### LISTED ENTRIES ###

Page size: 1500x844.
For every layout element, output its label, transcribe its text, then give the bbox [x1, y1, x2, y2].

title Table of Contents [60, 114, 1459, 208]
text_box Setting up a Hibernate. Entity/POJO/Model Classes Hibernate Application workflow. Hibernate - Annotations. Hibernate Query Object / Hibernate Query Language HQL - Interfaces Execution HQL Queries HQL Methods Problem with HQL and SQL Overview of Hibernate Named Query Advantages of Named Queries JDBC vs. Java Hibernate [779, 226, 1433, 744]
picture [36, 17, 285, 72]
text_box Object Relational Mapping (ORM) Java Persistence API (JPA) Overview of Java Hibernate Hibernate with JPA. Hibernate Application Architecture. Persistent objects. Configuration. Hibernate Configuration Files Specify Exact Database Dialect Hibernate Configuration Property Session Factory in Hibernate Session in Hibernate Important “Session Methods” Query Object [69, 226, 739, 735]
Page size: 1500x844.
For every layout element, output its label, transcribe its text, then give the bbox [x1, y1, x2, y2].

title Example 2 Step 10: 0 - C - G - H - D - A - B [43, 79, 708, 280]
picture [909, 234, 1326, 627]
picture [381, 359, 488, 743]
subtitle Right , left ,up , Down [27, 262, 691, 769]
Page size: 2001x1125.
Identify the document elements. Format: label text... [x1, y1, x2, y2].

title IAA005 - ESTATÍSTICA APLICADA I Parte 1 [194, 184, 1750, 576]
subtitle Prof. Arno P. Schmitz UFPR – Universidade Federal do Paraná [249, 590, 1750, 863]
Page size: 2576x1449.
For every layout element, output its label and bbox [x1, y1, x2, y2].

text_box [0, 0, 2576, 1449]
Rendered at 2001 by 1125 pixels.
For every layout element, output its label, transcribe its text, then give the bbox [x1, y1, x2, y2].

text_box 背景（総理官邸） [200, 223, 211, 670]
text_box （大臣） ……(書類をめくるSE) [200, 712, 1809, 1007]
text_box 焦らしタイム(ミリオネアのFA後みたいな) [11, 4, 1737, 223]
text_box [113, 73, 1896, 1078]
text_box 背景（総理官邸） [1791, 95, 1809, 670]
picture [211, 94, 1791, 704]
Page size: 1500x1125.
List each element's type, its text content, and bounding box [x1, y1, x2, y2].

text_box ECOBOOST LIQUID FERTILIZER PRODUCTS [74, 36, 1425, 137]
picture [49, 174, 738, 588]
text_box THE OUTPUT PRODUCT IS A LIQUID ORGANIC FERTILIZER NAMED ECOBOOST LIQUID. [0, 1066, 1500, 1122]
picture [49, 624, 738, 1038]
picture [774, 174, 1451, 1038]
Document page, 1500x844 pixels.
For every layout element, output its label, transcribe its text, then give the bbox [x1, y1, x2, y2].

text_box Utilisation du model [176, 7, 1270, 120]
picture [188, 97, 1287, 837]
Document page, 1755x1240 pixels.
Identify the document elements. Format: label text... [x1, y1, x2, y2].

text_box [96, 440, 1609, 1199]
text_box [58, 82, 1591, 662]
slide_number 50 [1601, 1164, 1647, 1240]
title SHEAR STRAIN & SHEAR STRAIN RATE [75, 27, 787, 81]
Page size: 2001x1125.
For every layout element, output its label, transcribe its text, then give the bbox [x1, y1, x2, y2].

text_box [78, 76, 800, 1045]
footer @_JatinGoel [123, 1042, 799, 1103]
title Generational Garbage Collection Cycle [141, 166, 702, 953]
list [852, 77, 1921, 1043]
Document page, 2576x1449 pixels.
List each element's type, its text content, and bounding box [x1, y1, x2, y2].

###

DIRECTIONS => When the entries above show the word "pixels" in a line, copy that line out.

THE COMPLETED TASK =>
Rendered at 2001 by 1125 pixels.
Document page, 1500x844 pixels.
Document page, 1755x1240 pixels.
Document page, 2576x1449 pixels.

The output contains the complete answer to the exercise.